PROVIDED RECORDS:
====================

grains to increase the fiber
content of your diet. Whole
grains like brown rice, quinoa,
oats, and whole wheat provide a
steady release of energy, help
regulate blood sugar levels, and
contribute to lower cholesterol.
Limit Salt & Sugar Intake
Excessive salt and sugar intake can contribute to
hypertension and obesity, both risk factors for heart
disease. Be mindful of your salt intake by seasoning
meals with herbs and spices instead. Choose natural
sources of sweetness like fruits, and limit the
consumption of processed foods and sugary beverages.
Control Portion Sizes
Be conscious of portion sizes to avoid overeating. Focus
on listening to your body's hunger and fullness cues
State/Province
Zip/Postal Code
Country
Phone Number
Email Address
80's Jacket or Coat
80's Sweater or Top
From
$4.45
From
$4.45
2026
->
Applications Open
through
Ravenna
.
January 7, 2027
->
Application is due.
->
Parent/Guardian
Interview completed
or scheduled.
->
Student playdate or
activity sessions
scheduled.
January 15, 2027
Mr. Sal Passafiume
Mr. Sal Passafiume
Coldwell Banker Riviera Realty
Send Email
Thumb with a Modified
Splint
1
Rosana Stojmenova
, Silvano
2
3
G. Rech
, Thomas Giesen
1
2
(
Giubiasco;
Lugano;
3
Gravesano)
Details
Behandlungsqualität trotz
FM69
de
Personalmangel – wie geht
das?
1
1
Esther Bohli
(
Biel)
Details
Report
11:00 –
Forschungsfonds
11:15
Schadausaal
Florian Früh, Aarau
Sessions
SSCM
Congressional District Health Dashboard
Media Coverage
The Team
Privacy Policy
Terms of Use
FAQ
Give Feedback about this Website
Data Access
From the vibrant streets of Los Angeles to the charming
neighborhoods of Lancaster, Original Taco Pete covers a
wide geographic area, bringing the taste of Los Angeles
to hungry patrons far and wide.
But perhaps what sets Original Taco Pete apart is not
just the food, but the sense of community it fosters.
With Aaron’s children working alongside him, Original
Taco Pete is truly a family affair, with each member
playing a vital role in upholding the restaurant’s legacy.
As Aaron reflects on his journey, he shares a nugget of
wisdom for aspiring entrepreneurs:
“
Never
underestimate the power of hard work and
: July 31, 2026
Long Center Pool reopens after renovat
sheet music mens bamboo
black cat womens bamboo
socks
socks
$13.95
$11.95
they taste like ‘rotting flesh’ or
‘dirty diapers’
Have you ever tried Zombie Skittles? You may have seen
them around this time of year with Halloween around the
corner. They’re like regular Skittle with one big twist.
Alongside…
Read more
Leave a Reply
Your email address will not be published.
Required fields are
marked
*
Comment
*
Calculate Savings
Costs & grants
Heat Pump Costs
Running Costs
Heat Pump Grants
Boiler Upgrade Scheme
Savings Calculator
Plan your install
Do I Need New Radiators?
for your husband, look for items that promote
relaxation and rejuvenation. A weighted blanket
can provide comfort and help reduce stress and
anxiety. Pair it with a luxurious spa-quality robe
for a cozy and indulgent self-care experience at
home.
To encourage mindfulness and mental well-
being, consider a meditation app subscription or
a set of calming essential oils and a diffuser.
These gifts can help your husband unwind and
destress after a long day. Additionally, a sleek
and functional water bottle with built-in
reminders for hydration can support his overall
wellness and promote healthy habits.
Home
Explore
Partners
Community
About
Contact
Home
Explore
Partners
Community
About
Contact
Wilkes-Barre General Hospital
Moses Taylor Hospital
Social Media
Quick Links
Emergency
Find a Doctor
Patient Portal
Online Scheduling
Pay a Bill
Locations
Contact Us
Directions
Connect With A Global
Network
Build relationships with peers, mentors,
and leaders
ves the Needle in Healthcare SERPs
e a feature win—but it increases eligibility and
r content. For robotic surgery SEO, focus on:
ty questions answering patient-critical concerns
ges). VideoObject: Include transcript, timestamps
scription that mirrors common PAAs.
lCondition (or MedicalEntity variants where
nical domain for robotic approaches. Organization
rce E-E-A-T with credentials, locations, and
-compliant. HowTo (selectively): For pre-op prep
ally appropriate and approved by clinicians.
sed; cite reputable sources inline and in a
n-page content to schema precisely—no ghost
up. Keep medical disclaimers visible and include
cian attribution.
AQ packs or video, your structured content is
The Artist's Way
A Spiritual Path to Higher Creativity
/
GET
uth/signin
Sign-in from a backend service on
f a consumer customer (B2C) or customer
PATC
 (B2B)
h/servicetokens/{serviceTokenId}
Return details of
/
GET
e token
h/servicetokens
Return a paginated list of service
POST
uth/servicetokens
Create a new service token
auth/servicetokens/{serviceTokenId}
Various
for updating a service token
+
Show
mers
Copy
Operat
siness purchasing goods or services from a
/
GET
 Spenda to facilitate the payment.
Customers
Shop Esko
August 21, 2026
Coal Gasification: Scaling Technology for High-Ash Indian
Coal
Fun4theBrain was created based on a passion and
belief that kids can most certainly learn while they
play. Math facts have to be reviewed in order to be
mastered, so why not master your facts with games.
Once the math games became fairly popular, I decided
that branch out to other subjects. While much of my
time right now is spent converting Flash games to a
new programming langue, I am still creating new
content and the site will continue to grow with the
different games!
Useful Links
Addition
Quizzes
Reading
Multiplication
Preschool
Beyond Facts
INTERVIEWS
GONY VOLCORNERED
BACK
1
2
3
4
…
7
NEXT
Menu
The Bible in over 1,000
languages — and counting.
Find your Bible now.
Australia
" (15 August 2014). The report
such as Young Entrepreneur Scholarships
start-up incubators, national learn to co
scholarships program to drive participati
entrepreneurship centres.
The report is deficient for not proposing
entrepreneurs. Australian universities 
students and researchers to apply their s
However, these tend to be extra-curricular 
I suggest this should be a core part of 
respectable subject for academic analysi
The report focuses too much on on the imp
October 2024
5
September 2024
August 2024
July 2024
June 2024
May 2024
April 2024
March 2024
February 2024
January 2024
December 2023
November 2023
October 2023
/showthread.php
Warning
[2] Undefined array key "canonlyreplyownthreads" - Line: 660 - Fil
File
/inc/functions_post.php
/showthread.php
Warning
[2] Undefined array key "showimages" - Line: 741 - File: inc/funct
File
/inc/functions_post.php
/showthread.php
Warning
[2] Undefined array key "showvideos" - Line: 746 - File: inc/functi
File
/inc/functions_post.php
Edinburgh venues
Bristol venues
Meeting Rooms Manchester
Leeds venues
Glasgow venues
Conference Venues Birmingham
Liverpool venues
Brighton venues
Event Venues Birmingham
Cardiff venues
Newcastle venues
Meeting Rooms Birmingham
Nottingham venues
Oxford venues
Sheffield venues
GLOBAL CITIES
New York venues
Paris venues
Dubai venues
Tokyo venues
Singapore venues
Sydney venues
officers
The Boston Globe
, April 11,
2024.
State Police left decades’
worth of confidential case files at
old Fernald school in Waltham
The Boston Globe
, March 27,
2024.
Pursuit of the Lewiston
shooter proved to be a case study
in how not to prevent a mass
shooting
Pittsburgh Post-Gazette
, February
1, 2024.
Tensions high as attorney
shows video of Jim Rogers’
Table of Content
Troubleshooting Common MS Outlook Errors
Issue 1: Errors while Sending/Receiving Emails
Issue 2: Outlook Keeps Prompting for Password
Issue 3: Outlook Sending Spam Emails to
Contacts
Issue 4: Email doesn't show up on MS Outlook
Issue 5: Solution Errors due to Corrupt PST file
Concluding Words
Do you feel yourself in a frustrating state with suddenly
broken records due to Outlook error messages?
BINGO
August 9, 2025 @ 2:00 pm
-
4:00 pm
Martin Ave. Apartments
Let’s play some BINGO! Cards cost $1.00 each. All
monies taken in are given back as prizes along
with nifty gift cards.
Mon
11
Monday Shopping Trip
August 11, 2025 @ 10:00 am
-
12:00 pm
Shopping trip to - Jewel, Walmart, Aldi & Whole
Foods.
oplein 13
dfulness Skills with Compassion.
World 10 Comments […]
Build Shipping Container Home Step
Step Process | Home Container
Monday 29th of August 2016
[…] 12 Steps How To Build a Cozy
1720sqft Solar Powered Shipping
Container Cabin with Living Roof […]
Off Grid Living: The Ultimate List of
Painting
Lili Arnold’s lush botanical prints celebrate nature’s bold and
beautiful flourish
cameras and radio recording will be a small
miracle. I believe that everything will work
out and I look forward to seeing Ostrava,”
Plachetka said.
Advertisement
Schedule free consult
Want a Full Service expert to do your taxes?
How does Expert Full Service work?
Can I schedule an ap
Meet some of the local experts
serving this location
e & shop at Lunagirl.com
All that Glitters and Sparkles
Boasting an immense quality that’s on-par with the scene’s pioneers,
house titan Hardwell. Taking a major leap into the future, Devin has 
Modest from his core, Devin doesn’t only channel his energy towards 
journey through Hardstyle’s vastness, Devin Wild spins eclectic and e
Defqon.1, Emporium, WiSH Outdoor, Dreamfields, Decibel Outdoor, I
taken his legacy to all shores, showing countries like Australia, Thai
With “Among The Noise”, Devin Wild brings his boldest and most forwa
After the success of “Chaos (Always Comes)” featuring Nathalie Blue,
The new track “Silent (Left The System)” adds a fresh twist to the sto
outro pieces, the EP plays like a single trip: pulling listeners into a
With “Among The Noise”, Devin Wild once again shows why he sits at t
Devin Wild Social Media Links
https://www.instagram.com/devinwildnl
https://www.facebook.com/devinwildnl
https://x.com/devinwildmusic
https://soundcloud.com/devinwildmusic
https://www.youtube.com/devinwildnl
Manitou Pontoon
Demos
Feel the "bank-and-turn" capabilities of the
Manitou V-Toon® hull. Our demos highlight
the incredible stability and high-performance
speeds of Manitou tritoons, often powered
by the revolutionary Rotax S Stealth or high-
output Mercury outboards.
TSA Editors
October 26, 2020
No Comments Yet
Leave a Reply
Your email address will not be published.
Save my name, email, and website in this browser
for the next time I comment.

====================

REQUEST: From the entries above, copy each line that holds "contribute".

TASK ANSWER:
contribute to lower cholesterol.
Excessive salt and sugar intake can contribute to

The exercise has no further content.